(Beginning of Text section)

NOTWITHSTANDING THE FOREGOING LIMITATION OF LIABILITY PROVISION, IT IS EXPRESSLY UNDERSTOOD AND AGREED THAT MAKER SHALL BE PERSONALLY
LIABLE FOR THE PAYMENT TO PAYEE OF: 
 (i) the application of rents, security deposits, or other income,
issues, profits, and revenues derived from the Premises after the occurrence of an Event of Default to anything other than (a) normal and necessary operating expenses of the Premises or (b) the Indebtedness evidenced by the Note. It is
understood that any rents collected more than one month in advance as of the time of the Event of Default shall be considered to have been collected after the Event of Default; 

(ii) any loss, cost or damages arising out of or in connection with fraud or material misrepresentations to Payee by Maker
(or by any of its general partners, officers, shareholders, members, or their agents, if applicable); 
 (iii)

(End of Text section)
(Beginning of Material shown)

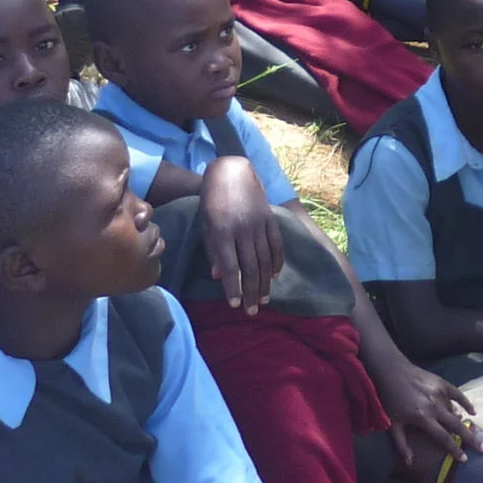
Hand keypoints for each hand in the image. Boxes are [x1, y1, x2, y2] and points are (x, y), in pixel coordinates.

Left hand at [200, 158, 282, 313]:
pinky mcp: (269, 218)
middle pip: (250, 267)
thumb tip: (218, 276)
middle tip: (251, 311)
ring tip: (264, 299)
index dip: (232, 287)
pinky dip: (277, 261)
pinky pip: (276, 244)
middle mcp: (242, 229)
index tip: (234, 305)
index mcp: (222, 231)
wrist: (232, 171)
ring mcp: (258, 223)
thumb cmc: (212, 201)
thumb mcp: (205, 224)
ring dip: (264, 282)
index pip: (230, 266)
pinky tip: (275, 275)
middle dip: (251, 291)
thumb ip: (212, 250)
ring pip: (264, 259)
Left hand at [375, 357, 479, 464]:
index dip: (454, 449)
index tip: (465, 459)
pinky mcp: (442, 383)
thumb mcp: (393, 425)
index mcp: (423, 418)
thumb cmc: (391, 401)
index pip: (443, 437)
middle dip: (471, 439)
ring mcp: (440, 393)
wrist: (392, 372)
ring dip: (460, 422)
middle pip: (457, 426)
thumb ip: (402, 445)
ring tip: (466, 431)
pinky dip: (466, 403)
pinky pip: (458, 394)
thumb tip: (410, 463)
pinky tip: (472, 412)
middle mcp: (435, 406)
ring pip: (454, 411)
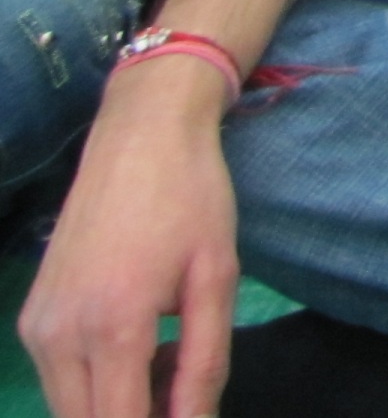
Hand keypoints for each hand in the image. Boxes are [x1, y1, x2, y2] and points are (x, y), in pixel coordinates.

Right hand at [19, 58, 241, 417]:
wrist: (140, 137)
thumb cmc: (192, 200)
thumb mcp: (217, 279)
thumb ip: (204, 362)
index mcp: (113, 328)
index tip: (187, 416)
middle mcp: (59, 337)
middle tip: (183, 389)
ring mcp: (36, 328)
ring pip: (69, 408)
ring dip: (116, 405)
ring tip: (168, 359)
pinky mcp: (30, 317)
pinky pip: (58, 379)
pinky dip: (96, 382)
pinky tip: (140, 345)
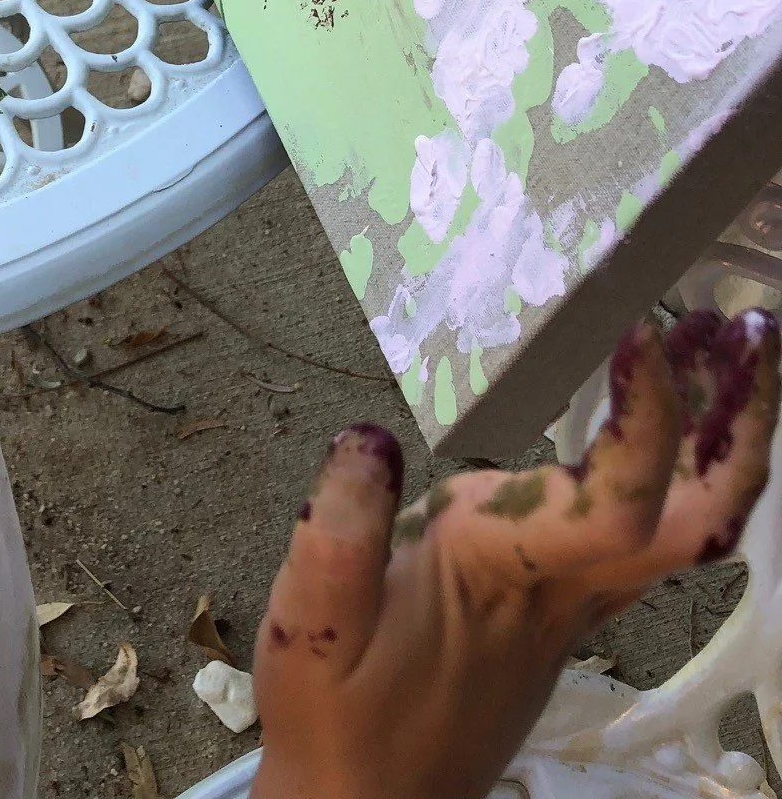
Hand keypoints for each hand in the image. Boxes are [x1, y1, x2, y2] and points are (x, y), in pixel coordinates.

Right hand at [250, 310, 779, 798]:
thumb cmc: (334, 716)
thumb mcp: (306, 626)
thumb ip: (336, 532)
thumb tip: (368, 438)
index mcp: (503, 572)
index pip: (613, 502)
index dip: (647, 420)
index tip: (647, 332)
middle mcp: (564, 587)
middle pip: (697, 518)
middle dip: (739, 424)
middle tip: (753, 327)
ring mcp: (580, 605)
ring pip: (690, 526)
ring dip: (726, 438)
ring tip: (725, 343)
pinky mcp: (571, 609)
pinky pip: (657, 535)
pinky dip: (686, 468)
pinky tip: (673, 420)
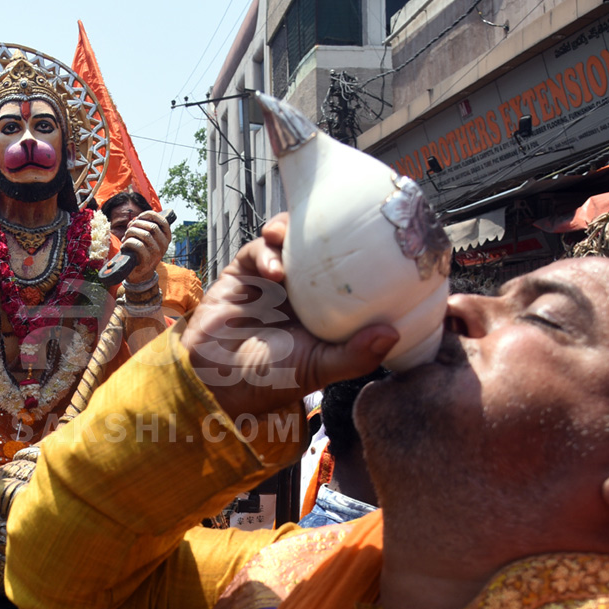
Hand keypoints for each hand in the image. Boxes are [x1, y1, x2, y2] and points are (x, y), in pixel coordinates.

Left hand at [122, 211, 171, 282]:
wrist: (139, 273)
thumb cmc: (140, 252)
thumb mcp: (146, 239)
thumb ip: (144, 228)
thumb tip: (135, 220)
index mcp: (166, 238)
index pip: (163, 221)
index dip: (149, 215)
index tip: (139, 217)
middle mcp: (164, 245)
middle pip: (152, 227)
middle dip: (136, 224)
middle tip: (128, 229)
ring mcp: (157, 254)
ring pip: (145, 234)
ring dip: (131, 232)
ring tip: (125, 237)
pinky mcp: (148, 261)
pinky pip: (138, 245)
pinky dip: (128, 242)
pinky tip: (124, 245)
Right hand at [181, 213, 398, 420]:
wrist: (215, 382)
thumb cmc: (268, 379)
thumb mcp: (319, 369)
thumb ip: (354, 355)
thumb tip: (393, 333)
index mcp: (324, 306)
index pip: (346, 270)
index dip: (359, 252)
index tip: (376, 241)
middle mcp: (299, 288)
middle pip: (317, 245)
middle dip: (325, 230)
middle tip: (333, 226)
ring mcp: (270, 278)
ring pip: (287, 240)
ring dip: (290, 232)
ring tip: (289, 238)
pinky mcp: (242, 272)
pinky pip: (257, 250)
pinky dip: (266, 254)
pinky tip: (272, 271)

(End of Material shown)

=== Required tasks ===
a. In the liability provision, rents collected how far in advance are treated as collected after the Event of Default?
b. List every kind of income or revenue from the Premises that item (i) of the liability provision names.
c. Summarize the liability provision in two sentences.

=== Your written answers ===
a. Rents collected more than one month in advance as of the time of the Event of Default.

b. Rents, security deposits, other income, issues, profits, and revenues.

c. Notwithstanding the limitation of liability, Maker is personally liable to Payee for applying rents, security deposits, or other income from the Premises after an Event of Default to anything other than normal and necessary operating expenses or the Indebtedness evidenced by the Note, with rents collected more than one month in advance treated as collected after the default. Maker is also personally liable for any loss, cost, or damages arising from fraud or material misrepresentations to Payee by Maker or, if applicable, by its general partners, officers, shareholders, members, or their agents.